TO DO: Go over the data and copy out each line with "worn" in it.

(Dataset records)
• • • • • • •
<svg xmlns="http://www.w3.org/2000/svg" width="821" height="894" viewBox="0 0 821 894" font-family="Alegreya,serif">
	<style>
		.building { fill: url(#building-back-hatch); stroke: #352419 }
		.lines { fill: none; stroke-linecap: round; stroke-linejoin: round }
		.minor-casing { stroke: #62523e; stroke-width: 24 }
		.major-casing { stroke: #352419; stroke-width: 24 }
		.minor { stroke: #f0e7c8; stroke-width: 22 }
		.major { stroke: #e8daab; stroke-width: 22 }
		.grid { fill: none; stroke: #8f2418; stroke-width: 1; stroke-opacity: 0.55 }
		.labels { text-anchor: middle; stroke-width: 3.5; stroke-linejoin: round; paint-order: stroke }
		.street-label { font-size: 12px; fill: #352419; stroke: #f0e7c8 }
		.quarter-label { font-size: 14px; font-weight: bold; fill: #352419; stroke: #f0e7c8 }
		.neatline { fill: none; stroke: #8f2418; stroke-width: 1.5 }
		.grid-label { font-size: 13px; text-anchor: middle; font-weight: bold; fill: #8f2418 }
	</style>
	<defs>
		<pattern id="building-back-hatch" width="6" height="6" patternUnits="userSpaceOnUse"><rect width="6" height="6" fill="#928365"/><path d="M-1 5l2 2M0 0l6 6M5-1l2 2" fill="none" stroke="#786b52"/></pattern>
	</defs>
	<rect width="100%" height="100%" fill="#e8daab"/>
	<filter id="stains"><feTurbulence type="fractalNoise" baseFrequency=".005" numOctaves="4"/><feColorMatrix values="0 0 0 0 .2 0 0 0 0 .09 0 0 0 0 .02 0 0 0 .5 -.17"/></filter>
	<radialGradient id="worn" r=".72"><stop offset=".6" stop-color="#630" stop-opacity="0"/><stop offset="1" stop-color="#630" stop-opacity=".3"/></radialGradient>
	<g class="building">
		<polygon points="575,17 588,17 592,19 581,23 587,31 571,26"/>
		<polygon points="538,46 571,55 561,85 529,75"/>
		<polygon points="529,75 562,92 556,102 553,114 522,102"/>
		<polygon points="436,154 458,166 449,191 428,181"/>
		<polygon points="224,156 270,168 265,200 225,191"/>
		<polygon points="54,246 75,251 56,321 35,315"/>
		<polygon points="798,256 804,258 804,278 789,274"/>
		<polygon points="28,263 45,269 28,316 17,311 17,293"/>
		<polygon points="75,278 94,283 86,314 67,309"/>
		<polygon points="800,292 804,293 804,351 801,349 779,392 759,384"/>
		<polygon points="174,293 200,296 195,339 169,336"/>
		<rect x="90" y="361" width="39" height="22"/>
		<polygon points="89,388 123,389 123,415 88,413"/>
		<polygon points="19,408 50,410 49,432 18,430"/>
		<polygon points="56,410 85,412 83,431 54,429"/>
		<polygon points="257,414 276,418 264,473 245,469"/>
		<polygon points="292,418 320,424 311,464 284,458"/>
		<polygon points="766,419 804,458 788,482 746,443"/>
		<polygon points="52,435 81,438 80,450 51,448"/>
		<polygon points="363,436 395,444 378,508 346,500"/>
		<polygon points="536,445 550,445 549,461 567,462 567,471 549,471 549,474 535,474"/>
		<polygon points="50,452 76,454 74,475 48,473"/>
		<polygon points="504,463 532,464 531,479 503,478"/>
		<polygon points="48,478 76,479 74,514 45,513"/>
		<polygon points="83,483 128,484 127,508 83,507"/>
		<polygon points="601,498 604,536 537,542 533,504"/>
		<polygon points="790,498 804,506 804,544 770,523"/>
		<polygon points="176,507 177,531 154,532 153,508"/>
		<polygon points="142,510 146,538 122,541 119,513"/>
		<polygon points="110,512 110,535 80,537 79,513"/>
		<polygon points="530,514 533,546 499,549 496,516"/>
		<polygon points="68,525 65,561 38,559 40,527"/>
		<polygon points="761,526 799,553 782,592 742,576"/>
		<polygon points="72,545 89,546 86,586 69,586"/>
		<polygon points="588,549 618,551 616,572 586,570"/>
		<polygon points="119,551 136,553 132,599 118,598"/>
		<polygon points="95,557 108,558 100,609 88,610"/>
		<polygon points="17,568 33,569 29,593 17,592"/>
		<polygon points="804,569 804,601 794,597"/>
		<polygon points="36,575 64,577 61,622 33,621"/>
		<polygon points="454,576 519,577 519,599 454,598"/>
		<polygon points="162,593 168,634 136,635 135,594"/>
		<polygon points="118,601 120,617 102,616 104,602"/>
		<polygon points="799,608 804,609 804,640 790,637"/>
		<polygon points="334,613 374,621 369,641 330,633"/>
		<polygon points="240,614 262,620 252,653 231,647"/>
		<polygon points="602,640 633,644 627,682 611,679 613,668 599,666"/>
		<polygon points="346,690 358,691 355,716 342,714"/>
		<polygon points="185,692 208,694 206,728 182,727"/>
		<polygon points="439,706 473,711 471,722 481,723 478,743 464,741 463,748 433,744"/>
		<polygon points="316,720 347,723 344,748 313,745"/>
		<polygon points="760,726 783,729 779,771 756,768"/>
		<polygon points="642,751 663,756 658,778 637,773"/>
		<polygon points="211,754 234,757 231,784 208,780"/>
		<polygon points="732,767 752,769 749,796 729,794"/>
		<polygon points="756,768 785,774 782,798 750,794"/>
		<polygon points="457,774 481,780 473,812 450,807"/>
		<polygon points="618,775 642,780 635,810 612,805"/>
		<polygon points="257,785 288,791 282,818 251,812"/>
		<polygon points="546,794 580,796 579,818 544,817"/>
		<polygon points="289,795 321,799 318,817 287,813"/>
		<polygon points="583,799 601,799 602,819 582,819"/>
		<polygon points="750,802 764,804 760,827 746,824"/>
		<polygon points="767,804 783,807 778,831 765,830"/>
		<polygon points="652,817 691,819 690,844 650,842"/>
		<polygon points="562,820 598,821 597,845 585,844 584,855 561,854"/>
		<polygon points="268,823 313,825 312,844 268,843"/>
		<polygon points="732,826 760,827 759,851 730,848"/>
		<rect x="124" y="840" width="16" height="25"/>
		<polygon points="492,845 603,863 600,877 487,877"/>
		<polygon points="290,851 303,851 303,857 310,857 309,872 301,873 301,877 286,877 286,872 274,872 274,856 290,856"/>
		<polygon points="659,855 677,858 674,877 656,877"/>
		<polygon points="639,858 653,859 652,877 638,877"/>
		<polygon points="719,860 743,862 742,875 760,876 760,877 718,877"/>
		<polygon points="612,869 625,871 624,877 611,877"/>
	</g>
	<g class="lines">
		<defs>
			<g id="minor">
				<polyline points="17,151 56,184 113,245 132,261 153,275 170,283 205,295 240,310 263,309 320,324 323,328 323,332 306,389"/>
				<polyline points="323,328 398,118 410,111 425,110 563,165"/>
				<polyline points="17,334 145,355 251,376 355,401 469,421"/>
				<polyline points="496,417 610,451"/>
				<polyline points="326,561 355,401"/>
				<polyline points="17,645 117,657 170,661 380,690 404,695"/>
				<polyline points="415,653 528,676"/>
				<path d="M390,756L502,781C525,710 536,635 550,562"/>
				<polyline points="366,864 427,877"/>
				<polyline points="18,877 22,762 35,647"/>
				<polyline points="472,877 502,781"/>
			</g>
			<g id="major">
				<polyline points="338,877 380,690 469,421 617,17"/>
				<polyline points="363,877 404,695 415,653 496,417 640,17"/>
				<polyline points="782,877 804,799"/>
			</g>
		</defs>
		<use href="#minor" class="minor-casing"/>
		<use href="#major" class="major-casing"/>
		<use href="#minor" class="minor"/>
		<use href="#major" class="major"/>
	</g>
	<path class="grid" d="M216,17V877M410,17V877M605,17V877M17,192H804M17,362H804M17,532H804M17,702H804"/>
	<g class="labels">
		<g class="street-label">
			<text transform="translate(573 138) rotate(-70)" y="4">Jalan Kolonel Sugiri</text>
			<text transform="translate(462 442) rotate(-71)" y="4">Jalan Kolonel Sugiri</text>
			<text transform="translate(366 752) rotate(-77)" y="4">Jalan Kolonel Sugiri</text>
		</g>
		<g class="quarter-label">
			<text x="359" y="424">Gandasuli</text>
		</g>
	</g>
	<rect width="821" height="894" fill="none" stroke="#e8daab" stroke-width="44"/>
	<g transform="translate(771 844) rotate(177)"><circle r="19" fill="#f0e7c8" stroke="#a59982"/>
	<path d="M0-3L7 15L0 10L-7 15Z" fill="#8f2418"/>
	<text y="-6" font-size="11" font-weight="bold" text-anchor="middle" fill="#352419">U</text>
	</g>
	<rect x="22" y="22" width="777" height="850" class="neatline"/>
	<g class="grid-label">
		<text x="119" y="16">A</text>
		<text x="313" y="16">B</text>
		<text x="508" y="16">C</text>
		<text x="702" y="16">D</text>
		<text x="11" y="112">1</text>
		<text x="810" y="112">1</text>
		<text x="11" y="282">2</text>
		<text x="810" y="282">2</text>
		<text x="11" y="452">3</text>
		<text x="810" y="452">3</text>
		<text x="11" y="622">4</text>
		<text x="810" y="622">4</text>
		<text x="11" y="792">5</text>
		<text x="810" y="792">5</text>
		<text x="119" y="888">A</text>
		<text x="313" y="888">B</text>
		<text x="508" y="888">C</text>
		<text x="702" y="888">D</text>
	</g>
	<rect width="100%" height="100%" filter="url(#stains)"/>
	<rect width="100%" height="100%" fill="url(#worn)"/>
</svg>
• • • • • • •
PROBLEM SOLUTION:
	<radialGradient id="worn" r=".72"><stop offset=".6" stop-color="#630" stop-opacity="0"/><stop offset="1" stop-color="#630" stop-opacity=".3"/></radialGradient>
	<rect width="100%" height="100%" fill="url(#worn)"/>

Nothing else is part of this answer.